In the most readable issue of Geoff Johns’s Aquaman yet, we finally get some insight into the strange monsters that are functioning as the villains of this arc. Really, though, by the end of this issue, they seem to be a bit more macguffiny than strictly villainous, as their motivation ties into Aquaman’s character arc and pushes Aquaman and Mera to descend into the watery depths to do some invessergatin’. I’m glad that these creatures are finally interesting, because until this issue, the series had some cool character moments with a mostly dull plot. This series, which after reading this issue I am almost sure will read better in trade, is picking up in a big way.
Man, this is easily the most underrated comic of the New 52. Packed with inspired scenes (a magicial… erm, union between Constantine and Zatanna; Deadman possessing June Moon just as she’s jumping to her death, using his acrobatic skills to save her; and the various JLD players coming together in interesting ways), this book remains completely unpredictable. It’s all coming together in a slow boil narrative that I have seen a lot of reviewers take issue with. I like it, though, because we’re getting a lot of story for the three dollars that this series costs… it’s just weaving a bit of a more complicated story than your average superhero book.
Justice League Dark, with relentlessly awesome scripts from Milligan and fabulous artwork from Mikel Janin, gets my recommendation.
I want to cry a little bit.
Before the relaunch, The Flash was one of my favorite comics. I feel for Barry Allen, who isn’t just a dude with badass powers… he’s a bit of a tragic figure, both because of his history and because of the nature of his abilities. However, it’s becoming clearer and clearer that the Barry Allen we’re following in this book could really be… well, just some guy. Nothing stands out about him. There is nothing to develop his character – all of the focus is on his powers. All of it. It’s such a waste of a great character.
What this comic is, however, is a great art book. The artists (who are also writing the thing… DC is doing that a lot now) are brilliant, especially when they’re cooking up the strange panelization that is quickly becoming a trademark of this book. It’s all beautiful to look at. The plot, however, to put it mildly, is not at all interesting. I found myself skimming toward the end, not even slightly immersed in the story. And considering how great the pre-DCnU The Flash was, that is a shame.
I’m pleased to be ending on a somewhat positive note – this book was way better this month. While it’s a bit weird that George Perez, as an artist, doesn’t know when to cut with the narration and let the action tell the story, I found the unrelenting monologue to be less annoying this time around. It’s put to good use, especially in the opening scene, where Clark visits the graves of the Kents.

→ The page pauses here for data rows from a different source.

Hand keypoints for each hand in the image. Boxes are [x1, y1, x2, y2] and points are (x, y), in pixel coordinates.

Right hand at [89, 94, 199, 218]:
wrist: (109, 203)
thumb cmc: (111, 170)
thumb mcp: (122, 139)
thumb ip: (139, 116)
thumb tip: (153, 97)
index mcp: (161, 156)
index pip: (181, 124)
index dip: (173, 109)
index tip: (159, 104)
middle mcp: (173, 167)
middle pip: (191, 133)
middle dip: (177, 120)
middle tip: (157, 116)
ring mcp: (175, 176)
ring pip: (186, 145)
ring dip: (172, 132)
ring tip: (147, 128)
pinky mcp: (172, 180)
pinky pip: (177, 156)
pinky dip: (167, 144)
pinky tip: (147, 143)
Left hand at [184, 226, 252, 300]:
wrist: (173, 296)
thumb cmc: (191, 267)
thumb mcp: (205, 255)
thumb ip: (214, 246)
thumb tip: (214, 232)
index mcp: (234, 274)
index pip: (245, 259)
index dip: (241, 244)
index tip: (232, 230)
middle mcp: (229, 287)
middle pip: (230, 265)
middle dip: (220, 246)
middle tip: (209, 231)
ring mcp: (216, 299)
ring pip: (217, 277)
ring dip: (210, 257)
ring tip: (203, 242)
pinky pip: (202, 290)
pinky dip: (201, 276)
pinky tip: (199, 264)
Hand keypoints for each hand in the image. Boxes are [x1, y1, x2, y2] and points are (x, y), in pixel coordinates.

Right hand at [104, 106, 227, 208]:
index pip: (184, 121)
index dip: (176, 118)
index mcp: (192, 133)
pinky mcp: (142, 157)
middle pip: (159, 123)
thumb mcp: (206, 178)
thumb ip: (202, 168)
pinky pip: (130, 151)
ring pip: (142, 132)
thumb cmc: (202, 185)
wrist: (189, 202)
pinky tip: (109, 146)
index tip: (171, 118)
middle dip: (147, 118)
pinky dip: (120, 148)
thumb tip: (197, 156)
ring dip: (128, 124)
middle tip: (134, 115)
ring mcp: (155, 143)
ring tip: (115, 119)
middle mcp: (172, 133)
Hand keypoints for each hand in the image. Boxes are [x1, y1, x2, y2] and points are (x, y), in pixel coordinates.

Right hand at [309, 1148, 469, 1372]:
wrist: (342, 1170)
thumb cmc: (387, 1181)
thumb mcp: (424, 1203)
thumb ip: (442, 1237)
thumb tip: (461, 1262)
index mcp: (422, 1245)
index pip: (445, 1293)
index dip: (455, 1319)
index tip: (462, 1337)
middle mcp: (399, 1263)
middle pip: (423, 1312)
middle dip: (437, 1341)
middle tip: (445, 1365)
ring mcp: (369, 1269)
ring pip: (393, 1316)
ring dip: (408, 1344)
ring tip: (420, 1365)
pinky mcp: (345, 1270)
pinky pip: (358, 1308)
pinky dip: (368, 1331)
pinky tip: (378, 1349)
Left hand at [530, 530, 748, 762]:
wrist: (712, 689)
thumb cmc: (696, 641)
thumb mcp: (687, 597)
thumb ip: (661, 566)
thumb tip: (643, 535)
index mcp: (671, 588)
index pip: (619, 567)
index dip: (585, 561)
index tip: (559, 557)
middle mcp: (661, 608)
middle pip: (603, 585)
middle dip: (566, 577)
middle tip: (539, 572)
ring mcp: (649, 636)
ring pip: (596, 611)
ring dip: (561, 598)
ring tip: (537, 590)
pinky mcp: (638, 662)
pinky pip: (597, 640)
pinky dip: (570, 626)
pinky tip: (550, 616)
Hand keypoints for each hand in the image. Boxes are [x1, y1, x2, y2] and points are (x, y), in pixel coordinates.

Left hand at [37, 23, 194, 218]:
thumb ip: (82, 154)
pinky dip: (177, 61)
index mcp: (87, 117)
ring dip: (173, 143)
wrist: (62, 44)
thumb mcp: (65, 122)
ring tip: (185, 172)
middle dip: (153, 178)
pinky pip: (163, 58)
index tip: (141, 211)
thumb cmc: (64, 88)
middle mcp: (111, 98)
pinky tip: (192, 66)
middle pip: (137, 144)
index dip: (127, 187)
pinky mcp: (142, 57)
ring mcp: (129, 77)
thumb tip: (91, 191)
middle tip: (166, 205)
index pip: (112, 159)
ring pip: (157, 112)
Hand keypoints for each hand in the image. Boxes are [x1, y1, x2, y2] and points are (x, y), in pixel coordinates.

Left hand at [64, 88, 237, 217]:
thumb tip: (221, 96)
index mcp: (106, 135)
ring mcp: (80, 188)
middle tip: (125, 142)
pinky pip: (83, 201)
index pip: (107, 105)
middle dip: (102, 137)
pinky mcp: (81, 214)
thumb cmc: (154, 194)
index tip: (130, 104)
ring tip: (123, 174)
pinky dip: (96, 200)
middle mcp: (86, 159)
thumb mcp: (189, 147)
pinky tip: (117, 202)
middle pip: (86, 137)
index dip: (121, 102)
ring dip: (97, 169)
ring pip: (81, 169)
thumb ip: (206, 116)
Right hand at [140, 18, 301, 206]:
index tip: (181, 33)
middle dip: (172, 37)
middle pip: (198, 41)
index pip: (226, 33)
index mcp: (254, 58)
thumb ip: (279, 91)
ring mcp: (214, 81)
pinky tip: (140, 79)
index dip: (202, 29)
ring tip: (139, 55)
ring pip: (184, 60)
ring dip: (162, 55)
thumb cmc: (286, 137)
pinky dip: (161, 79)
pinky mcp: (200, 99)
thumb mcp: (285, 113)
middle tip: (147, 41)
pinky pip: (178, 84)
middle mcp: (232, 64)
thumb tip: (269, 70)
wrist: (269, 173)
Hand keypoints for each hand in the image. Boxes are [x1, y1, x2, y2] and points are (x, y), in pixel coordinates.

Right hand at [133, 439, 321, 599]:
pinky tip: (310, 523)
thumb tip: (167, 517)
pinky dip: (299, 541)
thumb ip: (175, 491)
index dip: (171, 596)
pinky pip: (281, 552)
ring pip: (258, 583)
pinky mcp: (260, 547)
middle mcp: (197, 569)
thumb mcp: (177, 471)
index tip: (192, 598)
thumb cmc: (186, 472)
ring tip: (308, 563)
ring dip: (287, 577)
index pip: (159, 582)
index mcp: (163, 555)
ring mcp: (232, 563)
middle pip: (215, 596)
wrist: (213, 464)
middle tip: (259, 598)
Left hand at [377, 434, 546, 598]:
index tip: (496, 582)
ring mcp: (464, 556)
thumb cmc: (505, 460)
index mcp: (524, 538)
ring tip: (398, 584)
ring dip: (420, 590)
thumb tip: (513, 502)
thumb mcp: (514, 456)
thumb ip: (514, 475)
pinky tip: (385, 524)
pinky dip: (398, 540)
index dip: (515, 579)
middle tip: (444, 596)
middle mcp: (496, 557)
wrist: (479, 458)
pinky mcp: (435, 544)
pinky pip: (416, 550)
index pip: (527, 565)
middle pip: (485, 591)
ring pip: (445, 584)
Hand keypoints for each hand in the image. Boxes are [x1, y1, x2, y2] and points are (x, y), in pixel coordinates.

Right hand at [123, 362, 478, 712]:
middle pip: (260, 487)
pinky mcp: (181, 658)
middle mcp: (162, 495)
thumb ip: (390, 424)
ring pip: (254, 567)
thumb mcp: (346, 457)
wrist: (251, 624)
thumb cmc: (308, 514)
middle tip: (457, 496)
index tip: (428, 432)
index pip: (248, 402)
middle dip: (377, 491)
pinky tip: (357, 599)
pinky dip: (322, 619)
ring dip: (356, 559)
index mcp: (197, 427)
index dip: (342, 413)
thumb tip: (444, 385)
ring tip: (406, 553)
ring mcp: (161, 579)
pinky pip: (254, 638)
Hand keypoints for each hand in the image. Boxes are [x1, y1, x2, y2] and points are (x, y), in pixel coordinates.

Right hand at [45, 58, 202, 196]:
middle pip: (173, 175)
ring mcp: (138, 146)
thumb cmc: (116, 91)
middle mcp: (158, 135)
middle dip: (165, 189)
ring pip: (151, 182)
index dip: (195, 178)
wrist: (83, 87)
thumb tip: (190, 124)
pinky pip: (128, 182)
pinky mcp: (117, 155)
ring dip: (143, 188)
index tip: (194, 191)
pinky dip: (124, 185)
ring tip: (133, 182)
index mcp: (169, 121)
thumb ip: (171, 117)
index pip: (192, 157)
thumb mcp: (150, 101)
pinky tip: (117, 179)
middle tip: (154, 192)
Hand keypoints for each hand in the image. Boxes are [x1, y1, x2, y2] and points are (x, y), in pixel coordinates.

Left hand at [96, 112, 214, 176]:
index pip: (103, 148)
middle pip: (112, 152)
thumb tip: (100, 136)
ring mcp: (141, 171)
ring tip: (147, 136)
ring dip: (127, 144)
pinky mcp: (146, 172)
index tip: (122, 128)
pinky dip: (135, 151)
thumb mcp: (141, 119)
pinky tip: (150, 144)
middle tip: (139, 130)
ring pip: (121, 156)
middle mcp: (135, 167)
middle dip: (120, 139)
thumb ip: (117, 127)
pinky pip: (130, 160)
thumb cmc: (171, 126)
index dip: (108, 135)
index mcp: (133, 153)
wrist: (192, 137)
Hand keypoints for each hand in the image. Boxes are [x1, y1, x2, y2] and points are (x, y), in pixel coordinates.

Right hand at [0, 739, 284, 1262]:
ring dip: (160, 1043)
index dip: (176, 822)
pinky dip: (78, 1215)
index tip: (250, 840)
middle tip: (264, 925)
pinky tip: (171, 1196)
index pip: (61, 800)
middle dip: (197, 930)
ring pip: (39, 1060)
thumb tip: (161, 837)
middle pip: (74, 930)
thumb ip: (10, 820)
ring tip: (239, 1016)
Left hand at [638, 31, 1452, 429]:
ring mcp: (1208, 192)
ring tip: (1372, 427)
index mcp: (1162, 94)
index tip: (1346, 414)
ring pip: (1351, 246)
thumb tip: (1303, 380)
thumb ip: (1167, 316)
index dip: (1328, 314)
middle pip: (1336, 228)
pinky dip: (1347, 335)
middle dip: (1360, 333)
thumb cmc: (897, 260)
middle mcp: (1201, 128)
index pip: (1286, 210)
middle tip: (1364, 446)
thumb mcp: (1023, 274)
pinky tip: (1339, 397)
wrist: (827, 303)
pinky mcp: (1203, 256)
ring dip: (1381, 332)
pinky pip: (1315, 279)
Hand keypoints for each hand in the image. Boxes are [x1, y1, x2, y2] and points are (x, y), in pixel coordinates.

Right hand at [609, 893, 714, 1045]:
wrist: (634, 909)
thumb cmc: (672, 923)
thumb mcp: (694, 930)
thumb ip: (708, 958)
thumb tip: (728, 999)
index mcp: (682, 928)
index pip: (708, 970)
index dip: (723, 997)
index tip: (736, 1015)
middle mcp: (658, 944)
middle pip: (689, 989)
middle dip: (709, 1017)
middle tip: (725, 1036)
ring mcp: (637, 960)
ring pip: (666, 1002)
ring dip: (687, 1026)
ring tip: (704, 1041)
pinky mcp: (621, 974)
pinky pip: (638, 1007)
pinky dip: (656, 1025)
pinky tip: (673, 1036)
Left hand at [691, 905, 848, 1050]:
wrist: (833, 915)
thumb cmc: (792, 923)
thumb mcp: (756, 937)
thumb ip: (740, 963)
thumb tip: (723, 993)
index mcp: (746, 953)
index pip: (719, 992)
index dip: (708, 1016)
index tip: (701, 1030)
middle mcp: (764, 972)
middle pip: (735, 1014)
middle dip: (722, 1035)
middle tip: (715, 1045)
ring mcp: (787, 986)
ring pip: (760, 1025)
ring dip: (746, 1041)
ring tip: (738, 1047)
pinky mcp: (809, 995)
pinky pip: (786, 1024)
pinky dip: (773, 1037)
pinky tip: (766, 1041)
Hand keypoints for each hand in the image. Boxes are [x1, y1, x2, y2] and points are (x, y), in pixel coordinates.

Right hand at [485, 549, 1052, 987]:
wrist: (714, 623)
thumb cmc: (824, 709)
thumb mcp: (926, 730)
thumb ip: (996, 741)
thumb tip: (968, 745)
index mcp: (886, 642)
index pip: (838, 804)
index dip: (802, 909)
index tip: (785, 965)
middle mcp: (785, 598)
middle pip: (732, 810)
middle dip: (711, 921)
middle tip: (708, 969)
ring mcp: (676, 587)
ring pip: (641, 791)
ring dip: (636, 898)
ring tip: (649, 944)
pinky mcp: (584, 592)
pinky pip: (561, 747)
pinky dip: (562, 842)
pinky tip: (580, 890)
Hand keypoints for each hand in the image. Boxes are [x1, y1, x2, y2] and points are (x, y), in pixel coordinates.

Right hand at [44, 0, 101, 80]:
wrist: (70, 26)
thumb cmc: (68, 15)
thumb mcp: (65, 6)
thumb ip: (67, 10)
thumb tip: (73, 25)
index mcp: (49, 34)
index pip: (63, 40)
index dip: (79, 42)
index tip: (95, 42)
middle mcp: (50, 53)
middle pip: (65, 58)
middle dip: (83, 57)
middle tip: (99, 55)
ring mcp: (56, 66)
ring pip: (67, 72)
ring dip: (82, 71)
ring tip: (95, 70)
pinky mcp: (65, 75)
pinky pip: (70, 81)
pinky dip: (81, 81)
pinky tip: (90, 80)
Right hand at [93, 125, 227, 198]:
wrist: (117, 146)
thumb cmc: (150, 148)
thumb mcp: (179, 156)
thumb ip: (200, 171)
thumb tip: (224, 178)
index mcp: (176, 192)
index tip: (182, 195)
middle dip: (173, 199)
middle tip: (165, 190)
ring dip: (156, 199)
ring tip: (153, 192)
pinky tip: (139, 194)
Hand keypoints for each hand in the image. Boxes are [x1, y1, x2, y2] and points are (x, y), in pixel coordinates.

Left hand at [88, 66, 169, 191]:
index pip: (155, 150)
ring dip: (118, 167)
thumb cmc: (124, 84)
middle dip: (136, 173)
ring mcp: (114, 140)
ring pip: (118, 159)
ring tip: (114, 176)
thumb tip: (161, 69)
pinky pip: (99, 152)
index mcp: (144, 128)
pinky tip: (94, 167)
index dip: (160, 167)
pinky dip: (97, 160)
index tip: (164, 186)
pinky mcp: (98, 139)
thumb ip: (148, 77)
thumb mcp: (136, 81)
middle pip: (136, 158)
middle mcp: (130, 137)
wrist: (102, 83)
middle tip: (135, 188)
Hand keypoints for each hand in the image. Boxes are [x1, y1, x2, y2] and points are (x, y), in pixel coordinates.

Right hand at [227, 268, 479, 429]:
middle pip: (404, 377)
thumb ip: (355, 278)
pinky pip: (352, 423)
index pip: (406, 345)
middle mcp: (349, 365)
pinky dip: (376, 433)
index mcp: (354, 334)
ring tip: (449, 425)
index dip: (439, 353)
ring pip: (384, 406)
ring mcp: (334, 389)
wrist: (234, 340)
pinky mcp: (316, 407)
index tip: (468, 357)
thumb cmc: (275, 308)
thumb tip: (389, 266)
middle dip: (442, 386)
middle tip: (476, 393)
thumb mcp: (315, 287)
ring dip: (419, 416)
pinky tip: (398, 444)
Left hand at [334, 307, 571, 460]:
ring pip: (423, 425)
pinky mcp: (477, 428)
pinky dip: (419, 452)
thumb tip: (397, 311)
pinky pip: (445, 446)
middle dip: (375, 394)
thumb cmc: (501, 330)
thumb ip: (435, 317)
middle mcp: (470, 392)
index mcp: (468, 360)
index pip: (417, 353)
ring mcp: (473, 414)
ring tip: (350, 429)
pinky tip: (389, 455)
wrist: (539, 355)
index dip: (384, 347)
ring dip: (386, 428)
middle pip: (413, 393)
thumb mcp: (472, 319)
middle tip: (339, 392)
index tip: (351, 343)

The character stuff is cool, as is the “is Superman beneficial or detrimental to Metropolis” questions (though, I’d argue that all of this has already been done quite a bit more effectively by Chris Roberson just a few months ago), but the plot with the alien villains isn’t going anywhere. Three issues in, and Superman (and the audience) is still as in the dark as the first issue. All in all, we’re getting a serviceable Superman story that has moments of greatness mixed in with a whole lot of “pretty good.” I’m not dropping it any time soon, but I am itching to see what a different creative team will bring to this book after George Perez’s arc wraps up.